START Supplied information
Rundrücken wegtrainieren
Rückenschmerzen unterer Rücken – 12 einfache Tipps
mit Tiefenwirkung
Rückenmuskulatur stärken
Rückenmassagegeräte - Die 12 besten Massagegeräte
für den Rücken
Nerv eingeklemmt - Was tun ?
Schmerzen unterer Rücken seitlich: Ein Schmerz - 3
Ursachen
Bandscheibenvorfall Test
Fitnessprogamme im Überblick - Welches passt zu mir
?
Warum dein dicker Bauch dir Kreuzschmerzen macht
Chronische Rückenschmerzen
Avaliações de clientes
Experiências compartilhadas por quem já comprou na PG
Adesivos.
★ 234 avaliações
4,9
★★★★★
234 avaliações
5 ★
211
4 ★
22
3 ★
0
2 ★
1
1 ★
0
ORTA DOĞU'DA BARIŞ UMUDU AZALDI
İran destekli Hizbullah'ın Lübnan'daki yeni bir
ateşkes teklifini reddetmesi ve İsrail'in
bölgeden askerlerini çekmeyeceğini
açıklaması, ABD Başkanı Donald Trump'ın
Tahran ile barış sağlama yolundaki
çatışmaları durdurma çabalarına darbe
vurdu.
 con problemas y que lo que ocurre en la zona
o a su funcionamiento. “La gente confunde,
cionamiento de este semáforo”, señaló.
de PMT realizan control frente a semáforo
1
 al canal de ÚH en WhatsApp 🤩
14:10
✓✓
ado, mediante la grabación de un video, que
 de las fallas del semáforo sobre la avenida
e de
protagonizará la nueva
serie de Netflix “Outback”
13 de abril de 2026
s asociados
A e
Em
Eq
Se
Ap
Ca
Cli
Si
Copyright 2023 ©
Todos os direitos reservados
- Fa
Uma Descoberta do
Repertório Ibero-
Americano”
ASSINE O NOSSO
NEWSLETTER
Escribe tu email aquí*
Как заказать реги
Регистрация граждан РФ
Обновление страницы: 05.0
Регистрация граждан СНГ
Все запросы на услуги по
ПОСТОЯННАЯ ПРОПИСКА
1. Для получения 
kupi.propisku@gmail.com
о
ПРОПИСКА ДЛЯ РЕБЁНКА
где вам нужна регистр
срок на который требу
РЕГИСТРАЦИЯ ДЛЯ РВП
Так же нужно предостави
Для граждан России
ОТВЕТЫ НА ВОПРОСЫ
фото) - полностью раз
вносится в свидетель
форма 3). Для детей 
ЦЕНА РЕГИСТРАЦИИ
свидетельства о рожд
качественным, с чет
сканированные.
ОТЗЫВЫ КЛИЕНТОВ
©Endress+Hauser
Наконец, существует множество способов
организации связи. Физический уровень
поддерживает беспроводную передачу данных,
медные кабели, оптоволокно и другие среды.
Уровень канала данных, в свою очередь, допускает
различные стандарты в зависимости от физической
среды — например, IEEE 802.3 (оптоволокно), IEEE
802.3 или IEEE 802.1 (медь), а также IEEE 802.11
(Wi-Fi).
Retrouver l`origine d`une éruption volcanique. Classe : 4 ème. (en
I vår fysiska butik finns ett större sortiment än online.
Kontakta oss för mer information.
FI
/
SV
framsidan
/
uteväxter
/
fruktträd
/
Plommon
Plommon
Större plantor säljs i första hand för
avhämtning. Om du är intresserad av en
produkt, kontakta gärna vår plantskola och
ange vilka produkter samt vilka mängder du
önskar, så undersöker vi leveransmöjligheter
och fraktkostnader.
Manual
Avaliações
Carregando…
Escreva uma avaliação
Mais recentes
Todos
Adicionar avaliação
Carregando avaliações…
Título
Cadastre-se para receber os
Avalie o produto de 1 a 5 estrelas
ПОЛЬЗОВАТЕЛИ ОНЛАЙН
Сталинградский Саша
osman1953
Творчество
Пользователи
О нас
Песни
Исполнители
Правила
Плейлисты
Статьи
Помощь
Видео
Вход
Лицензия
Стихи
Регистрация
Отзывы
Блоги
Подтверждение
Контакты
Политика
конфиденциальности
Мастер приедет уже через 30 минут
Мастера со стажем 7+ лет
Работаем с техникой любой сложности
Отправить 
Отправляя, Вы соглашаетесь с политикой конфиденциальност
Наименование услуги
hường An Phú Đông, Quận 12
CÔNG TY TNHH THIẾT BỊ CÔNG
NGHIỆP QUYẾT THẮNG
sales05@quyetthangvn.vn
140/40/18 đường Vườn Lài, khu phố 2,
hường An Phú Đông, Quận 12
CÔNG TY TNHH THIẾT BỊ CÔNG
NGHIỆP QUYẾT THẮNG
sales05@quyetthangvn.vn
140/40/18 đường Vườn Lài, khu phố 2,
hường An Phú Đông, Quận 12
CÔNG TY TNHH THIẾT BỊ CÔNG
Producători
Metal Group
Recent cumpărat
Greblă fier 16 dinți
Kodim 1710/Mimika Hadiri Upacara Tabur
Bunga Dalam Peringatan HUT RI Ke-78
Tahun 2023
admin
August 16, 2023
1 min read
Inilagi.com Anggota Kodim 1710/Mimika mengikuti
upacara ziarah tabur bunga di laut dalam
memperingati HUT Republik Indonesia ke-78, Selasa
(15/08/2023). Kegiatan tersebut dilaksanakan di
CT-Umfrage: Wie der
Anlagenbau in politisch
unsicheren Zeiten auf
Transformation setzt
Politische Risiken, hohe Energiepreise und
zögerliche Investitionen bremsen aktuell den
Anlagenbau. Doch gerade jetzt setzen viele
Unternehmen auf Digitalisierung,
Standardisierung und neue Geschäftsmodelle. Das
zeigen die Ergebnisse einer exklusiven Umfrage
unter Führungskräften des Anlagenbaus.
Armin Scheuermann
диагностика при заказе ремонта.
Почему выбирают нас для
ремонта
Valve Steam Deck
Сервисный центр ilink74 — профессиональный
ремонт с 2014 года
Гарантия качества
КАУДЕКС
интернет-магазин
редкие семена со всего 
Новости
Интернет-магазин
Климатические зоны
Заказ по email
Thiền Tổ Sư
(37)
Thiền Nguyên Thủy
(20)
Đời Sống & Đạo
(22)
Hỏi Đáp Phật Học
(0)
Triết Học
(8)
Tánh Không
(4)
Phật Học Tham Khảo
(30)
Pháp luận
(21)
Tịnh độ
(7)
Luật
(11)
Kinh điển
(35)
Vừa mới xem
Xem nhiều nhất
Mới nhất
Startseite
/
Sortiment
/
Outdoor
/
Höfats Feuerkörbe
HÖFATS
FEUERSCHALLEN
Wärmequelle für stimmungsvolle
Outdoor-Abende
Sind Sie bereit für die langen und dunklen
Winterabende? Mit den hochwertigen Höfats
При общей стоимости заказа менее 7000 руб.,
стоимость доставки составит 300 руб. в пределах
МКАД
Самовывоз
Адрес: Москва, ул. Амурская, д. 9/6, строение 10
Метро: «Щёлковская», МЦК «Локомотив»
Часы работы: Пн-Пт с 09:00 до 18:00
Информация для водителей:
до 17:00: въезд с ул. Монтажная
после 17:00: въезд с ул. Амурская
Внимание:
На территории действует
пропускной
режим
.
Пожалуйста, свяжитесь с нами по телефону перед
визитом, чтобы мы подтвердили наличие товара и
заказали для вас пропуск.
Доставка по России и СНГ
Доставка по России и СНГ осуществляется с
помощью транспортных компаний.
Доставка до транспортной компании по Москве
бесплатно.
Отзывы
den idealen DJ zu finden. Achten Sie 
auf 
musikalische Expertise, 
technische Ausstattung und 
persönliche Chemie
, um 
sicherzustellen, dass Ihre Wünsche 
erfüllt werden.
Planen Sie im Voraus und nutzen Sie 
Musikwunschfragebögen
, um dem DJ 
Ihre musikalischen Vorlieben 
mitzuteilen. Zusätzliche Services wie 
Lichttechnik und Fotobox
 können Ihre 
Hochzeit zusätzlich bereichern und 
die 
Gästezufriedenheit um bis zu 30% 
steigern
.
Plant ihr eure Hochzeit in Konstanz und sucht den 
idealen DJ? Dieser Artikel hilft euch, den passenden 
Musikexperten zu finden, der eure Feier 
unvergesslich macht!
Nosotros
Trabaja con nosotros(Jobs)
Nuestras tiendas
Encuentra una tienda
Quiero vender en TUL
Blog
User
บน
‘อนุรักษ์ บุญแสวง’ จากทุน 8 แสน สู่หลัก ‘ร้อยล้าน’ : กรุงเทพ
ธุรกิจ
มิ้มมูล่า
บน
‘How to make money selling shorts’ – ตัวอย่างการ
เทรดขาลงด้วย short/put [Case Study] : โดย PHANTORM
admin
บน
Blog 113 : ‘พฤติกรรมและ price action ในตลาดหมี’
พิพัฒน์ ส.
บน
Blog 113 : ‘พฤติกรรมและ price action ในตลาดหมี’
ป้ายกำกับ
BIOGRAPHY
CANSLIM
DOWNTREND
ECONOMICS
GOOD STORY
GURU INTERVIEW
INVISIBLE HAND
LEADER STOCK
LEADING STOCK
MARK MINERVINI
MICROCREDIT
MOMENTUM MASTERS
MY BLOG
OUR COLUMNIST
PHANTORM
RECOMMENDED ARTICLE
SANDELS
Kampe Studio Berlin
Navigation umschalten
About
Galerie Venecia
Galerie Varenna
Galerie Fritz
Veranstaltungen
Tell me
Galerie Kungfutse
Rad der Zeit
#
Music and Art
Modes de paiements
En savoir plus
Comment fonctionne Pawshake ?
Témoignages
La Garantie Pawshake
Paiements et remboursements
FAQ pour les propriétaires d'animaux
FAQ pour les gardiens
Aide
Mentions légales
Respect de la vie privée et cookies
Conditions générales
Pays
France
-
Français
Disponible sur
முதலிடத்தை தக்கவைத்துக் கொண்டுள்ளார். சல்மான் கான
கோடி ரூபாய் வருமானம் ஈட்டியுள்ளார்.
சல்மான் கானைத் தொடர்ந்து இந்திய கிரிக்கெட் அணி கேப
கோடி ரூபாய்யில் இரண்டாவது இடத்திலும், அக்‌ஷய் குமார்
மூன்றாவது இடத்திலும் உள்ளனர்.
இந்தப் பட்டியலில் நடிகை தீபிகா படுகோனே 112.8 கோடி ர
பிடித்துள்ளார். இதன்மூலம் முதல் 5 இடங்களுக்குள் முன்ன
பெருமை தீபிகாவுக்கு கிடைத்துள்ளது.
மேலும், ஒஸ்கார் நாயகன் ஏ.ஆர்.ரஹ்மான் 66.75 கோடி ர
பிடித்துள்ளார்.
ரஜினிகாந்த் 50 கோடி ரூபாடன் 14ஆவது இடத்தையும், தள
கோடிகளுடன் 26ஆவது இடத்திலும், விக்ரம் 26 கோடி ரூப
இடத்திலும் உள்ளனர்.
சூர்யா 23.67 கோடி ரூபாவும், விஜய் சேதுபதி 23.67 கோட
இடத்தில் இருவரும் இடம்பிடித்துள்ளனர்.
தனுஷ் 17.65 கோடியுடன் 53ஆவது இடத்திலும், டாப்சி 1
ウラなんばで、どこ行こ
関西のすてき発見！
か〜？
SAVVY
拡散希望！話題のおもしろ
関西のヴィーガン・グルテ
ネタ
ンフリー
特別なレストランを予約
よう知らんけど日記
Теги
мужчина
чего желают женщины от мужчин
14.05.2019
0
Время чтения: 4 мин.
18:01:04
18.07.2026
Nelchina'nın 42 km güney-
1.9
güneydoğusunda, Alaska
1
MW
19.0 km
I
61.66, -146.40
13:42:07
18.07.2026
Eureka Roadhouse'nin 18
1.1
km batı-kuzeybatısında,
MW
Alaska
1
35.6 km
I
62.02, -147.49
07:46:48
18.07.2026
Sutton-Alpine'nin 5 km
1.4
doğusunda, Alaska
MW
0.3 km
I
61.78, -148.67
END Supplied information
● Problem to solve
All lines above from the one with "Escribe tu email aquí*" to the one with "ОТВЕТЫ НА ВОПРОСЫ", inclusive, should be copied exactly, and no other lines.

● Answer box
Escribe tu email aquí*
Как заказать реги
Регистрация граждан РФ
Обновление страницы: 05.0
Регистрация граждан СНГ
Все запросы на услуги по
ПОСТОЯННАЯ ПРОПИСКА
1. Для получения 
kupi.propisku@gmail.com
о
ПРОПИСКА ДЛЯ РЕБЁНКА
где вам нужна регистр
срок на который требу
РЕГИСТРАЦИЯ ДЛЯ РВП
Так же нужно предостави
Для граждан России
ОТВЕТЫ НА ВОПРОСЫ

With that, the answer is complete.